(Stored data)
Start of Block

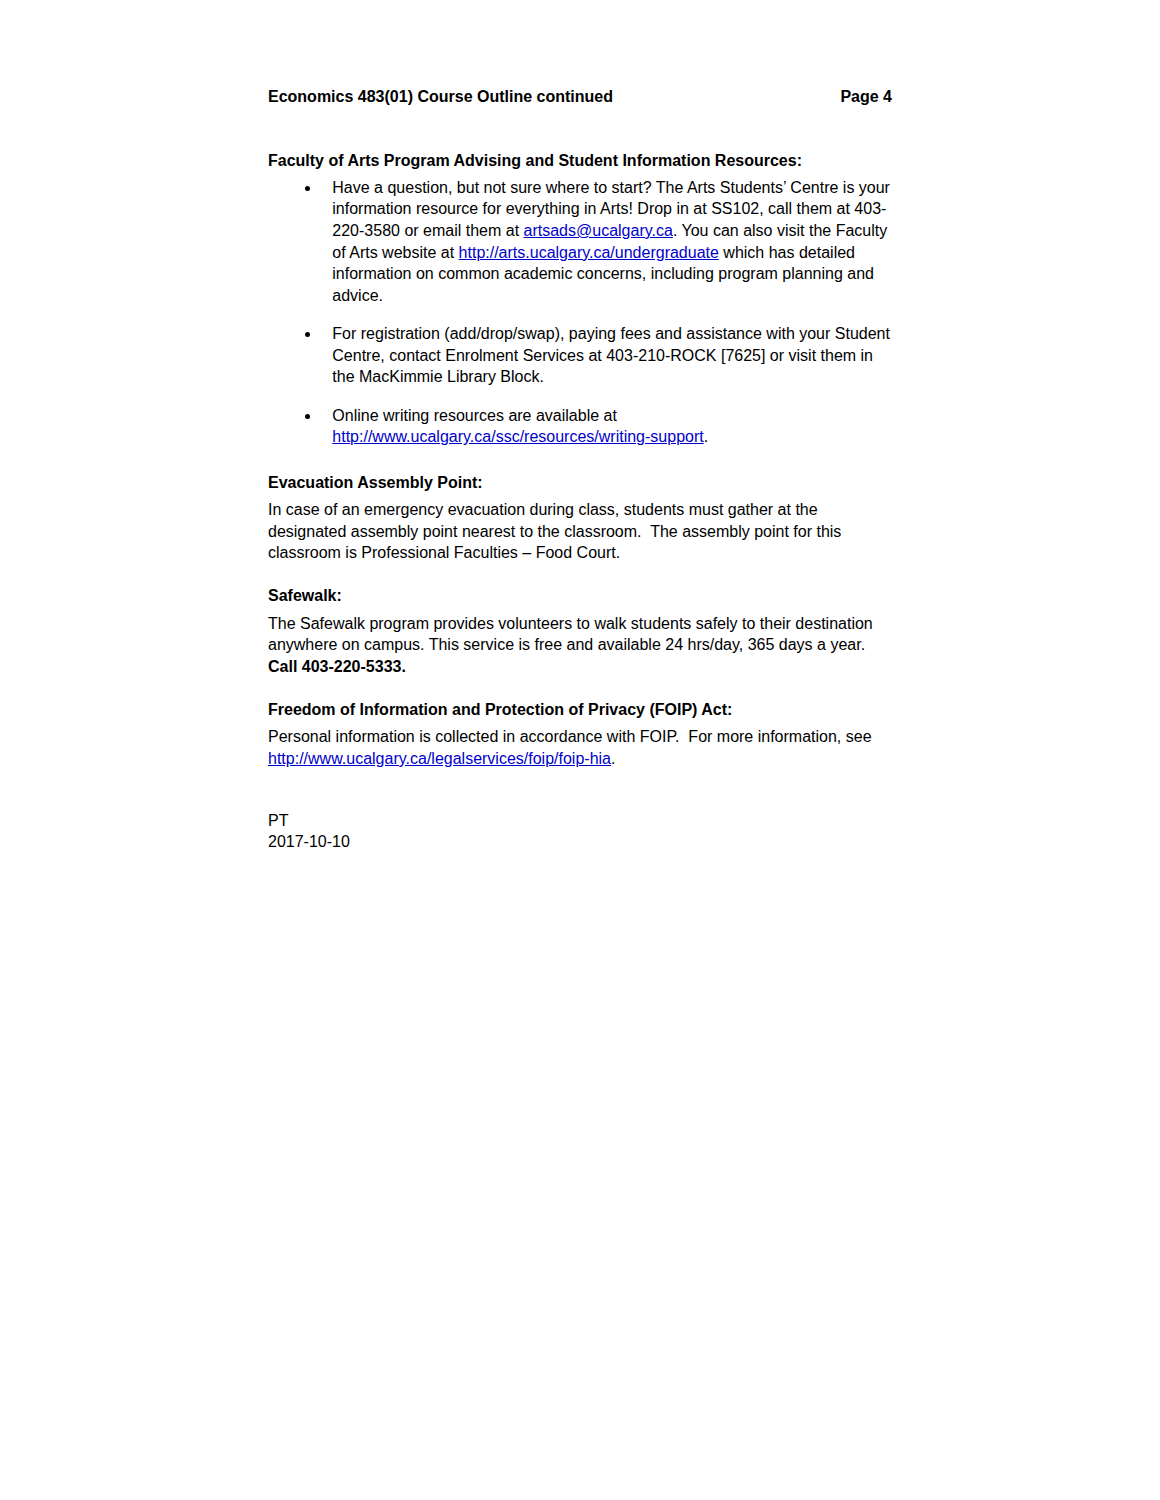Economics 483(01) Course Outline continued Page 4
Faculty of Arts Program Advising and Student Information Resources:
Have a question, but not sure where to start? The Arts Students’ Centre is your information resource for everything in Arts! Drop in at SS102, call them at 403-220-3580 or email them at artsads@ucalgary.ca. You can also visit the Faculty of Arts website at http://arts.ucalgary.ca/undergraduate which has detailed information on common academic concerns, including program planning and advice.
For registration (add/drop/swap), paying fees and assistance with your Student Centre, contact Enrolment Services at 403-210-ROCK [7625] or visit them in the MacKimmie Library Block.
Online writing resources are available at http://www.ucalgary.ca/ssc/resources/writing-support.
Evacuation Assembly Point:
In case of an emergency evacuation during class, students must gather at the designated assembly point nearest to the classroom. The assembly point for this classroom is Professional Faculties – Food Court.
Safewalk:
The Safewalk program provides volunteers to walk students safely to their destination anywhere on campus. This service is free and available 24 hrs/day, 365 days a year. Call 403-220-5333.
Freedom of Information and Protection of Privacy (FOIP) Act:
Personal information is collected in accordance with FOIP. For more information, see http://www.ucalgary.ca/legalservices/foip/foip-hia.
PT
2017-10-10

End of Block

Exercise aim: Output the line containing "The Safewalk program" and all lines after it to the end of the records, exactly as given.

Task output:
The Safewalk program provides volunteers to walk students safely to their destination anywhere on campus. This service is free and available 24 hrs/day, 365 days a year. Call 403-220-5333.
Freedom of Information and Protection of Privacy (FOIP) Act:
Personal information is collected in accordance with FOIP. For more information, see http://www.ucalgary.ca/legalservices/foip/foip-hia.
PT
2017-10-10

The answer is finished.